Textauszug
_ _ _ _

III. In der Anlage zur Ladung für die anberaumte mündliche Verhandlung teilte die Kammer den Parteien ihre vorläufige Meinung mit, wonach sie keinen Grund sehe, die mit der Beschwerdebegründung neu eingereichten Entgegenhaltungen B1 bis B4, in Anwendung von Artikel 12 (4) VOBK, ins Verfahren nicht zuzulassen, siehe Punkt 6 dieser Anlage.
IV. Mit ihrem Schriftsatz vom 1. Juli 2015 reichte die Beschwerdegegnerin die Hilfsanträge 1 und 2 ein.
V. Am 15. Juli 2015 fand eine mündliche Verhandlung vor der Kammer statt, in der die Sach- und Rechtslage erörtert wurde, insbesondere im Hinblick auf inter alia folgende, für die vorliegende Entscheidung relevante Aspekte:
- die Zulassung der Entgegenhaltungen B1 bis B4 ins Verfahren;
- die erfinderische Tätigkeit der Gegenstände des Verfahrensanspruchs 1 und des Vorrichtungsanspruchs 3 des Hauptantrags.
VI. Am Schluss der mündlichen Verhandlung stellten die Parteien folgende Anträge:
Die Beschwerdeführerin beantragte die Aufhebung der angefochtenen Entscheidung und den Widerruf des europäischen Patents Nr. 1 890 954.
Die Beschwerdegegnerin beantragte die Zurückweisung der Beschwerde und somit die Aufrechterhaltung des europäischen Patents gemäß der Zwischenentscheidung der Einspruchsabteilung (Hauptantrag) oder, hilfsweise, unter Aufhebung der angefochtenen Entscheidung die Aufrechterhaltung des europäischen Patents auf der Grundlage eines der mit Schreiben vom 1. Juli 2015 eingereichten Hilfsanträge 1 und 2.
Anschließend wurde die Entscheidung verkündet.

_ _ _ _

Datenblock
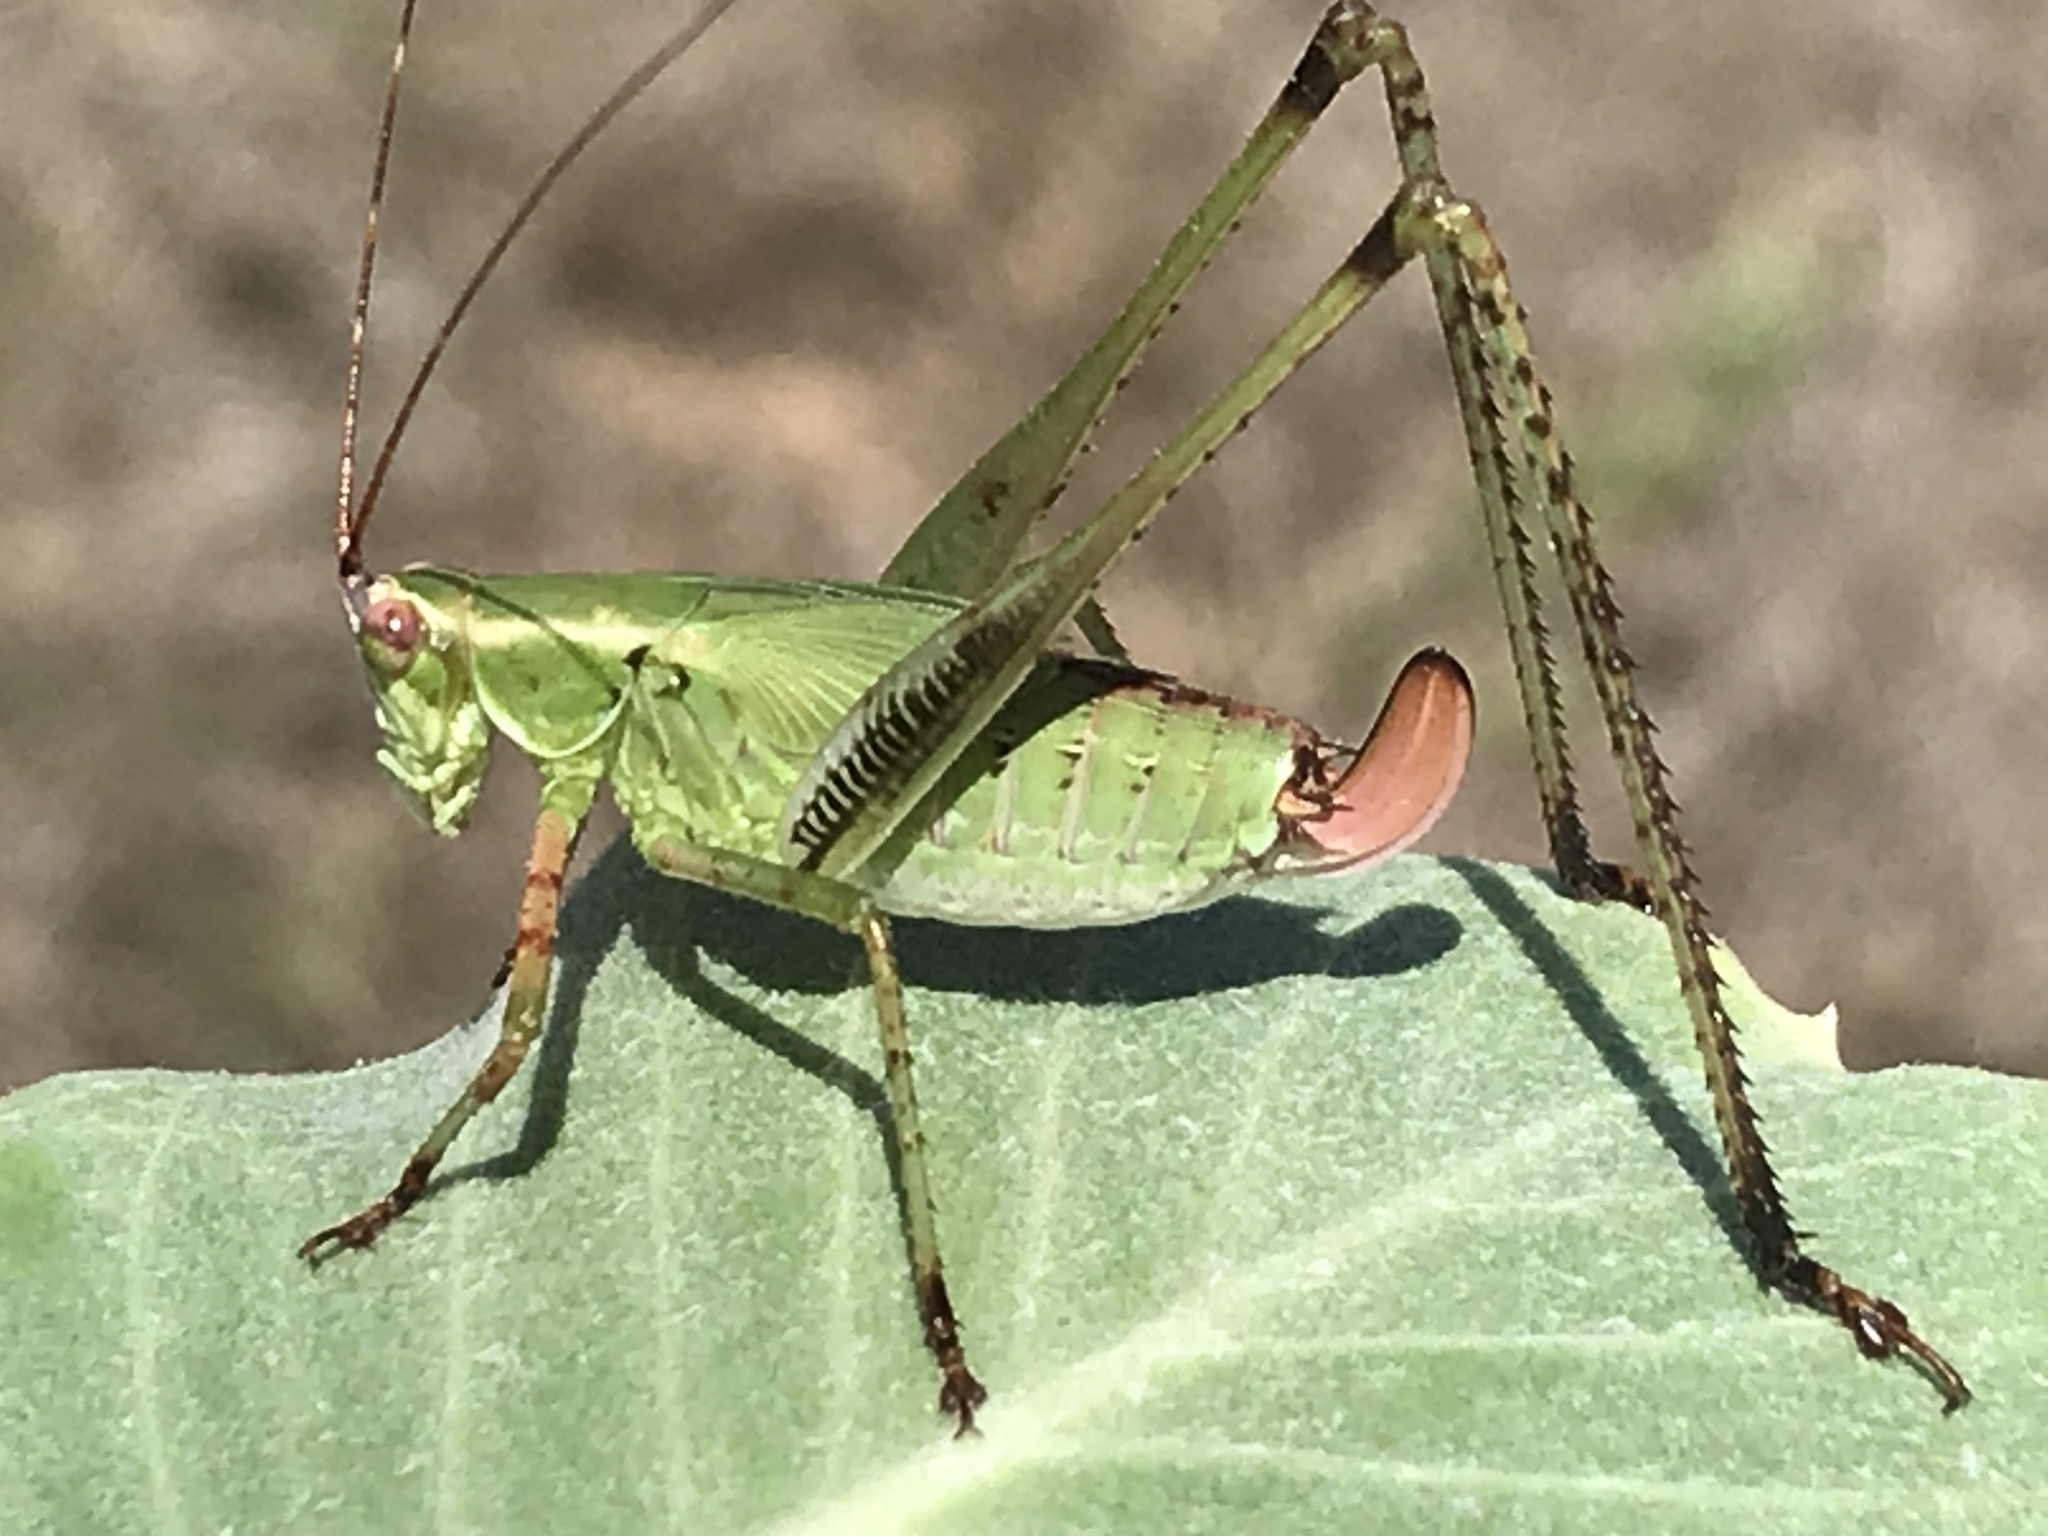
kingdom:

_ _ _ _

Zur Aufgabe
Greifen Sie den Textauszug über das Beschwerdeverfahren zum europäischen Patent Nr. 1 890 954 auf und führen Sie ihn im Anschluss an seinen letzten Satz weiter. Das Material wird für die Bearbeitung nicht gebraucht.

Lösung
VII. Anspruch 1 des Hauptantrags lautet wie folgt (in Fettdruck die Änderungen im Vergleich zur erteilten Fassung):
"Verfahren zum Entpalletieren von gestapelten Gebinden mittels einer Vorrichtung nach Anspruch 3, wobei Gebinde reibschlüssig angehoben und durch mindestens einen Tragboden unterfahren werden,[deleted: dadurch gekennzeichnet, dass ]wobei die Gebinde an zwei einander gegenüberliegenden Seiten in Parallelausrichtung zu Gebindelagen, insbesondere senkrecht, angehoben werden, [deleted: und dass ]indem Walzen an den einander gegenüberliegenden Seiten reibschlüssig angreifen, wobei die angehobenen Gebinde von zwei gegenüberliegenden Seiten aus von zwei [deleted: Tragböden ]Tragbodenteilen des Tragbodens unterfahren werden, und wobei zum Aufnehmen eines obersten Gebindes eines Gebindestapels ein die Vorrichtung tragender Roboter diese über dem Stapel absenkt, so dass die Walzen im unteren Bereich der obersten Lage oder des obersten Gebindes zu liegen kommen, die Walzen sodann zusammen mit den Tragbodenteilen gegen das Gebinde verfahren werden, sich anschließend gegensinnig in Bewegung setzen und das Gebinde kraftschlüssig anheben, bis dieses mit seiner Unterkante in den oberen Bereich der Walzen gelangt, woraufhin diese zusammen mit den Tragbodenteilen unter das Gebinde fahren, und der Roboter das durch die Tragbodenteile untergriffene Gebinde mittels der mit ihm verbundenen Vorrichtung von dem Stapel abhebt und zu einem Ablegeort bewegt."
Anspruch 3 des Hauptantrags lautet wie folgt (in Fettdruck die Änderungen im Vergleich zur erteilten Fassung):
"Vorrichtung zum Entpalletieren von gestapelten Gebinden, mit mindestens einer Walze zum Anheben der Gebinde und mit einem Tragboden, dadurch gekennzeichnet [deleted: durch], dass der Tragboden mindestens zwei gegeneinander verfahrbare Tragbodenteile (2a, 2b) aufweist, wobei an inneren, einander zugewandten Längskanten der Tragbodenteile [deleted: mindestens zwei ]einander gegenüberliegende Walzen (9a, 9b) drehbar gelagert sind, um Gebinde in Parallelausrichtung zu Gebindelagen, insbesondere senkrecht, reibschlüssig anzuheben, und dass die Vorrichtung eine Anschlusskupplung (20) zur Verbindung der Vorrichtung mit einem Roboter aufweist, wobei die Walzen (9a, 9b) durch mindestens einen Walzenantriebmotor (11a, 11b) antreibbar sind."
Der Wortlaut der unabhängigen Ansprüche der Hilfsanträge 1 und 2 ist angesichts der getroffenen Entscheidung nicht relevant.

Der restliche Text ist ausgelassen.